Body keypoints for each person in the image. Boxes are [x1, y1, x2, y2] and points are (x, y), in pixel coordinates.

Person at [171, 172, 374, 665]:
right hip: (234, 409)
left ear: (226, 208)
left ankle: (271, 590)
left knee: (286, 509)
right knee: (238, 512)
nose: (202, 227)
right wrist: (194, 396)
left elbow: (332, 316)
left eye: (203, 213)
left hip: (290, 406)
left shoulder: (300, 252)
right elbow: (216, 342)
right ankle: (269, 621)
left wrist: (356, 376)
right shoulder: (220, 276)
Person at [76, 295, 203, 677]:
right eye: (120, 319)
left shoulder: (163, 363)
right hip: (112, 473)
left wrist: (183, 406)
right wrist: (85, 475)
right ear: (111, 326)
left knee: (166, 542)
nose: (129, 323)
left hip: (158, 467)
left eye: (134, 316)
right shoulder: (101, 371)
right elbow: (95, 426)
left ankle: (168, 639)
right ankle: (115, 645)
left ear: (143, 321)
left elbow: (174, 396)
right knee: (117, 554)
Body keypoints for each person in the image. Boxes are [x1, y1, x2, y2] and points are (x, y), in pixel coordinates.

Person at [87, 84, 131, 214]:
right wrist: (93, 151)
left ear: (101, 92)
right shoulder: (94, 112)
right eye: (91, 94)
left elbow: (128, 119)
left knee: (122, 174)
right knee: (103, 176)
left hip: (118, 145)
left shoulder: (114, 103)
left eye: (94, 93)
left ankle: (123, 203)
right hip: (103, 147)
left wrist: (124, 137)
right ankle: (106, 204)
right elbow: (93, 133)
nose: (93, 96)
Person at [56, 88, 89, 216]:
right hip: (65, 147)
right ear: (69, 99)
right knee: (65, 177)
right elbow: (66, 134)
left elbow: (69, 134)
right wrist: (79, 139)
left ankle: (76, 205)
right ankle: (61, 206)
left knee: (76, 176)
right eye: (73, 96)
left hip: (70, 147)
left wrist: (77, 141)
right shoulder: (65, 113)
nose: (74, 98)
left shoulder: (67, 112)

* [WORK INSTRUCTION]: Where the records above contain a line with "left hip: (70, 147)", repeat that line and each later line through the end, exactly, and nothing more.

* [TASK SOLUTION]:
left hip: (70, 147)
left wrist: (77, 141)
right shoulder: (65, 113)
nose: (74, 98)
left shoulder: (67, 112)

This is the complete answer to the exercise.